### Source records:
>>>

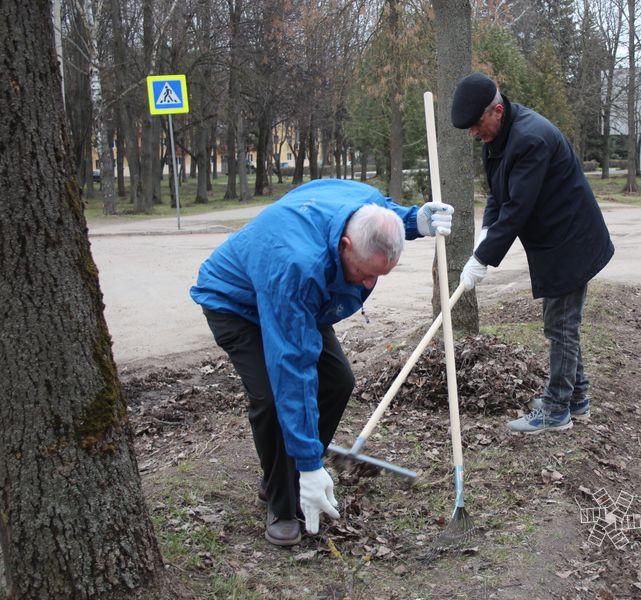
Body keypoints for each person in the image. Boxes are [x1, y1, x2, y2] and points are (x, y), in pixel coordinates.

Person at [189, 179, 453, 546]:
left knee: (338, 381)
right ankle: (283, 503)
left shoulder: (364, 206)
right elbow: (293, 369)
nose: (367, 283)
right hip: (237, 304)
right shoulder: (295, 267)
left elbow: (381, 216)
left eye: (379, 275)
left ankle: (293, 472)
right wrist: (313, 466)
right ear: (344, 246)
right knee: (271, 396)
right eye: (364, 273)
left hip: (300, 298)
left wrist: (414, 221)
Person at [450, 72, 614, 434]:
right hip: (553, 240)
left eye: (477, 125)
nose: (474, 134)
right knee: (562, 324)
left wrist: (484, 258)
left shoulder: (530, 139)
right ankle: (578, 398)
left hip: (571, 241)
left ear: (496, 110)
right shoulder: (498, 137)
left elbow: (517, 210)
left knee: (561, 326)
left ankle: (557, 408)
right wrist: (484, 237)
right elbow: (498, 195)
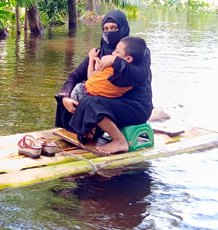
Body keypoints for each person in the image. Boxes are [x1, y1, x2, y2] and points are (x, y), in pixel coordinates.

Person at [55, 10, 153, 156]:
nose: (109, 32)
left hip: (134, 106)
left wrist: (115, 61)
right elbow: (74, 76)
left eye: (114, 28)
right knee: (69, 100)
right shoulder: (99, 53)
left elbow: (141, 76)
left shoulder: (139, 52)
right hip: (108, 104)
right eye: (106, 29)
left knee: (90, 102)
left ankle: (120, 141)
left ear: (123, 28)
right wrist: (65, 97)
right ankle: (81, 133)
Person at [70, 36, 148, 103]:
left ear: (128, 58)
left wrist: (92, 59)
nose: (113, 53)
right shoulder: (133, 77)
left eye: (117, 52)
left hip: (83, 92)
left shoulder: (111, 66)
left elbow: (90, 76)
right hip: (87, 93)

<<<

### Task objective:
Only the lines from the one containing "left wrist: (115, 61)" through the end of the records above belong in the answer, each exactly as written.

### Result of the task:
left wrist: (115, 61)
right elbow: (74, 76)
left eye: (114, 28)
right knee: (69, 100)
right shoulder: (99, 53)
left elbow: (141, 76)
left shoulder: (139, 52)
right hip: (108, 104)
right eye: (106, 29)
left knee: (90, 102)
left ankle: (120, 141)
left ear: (123, 28)
right wrist: (65, 97)
right ankle: (81, 133)
Person at [70, 36, 148, 103]:
left ear: (128, 58)
left wrist: (92, 59)
nose: (113, 53)
right shoulder: (133, 77)
left eye: (117, 52)
left hip: (83, 92)
left shoulder: (111, 66)
left elbow: (90, 76)
right hip: (87, 93)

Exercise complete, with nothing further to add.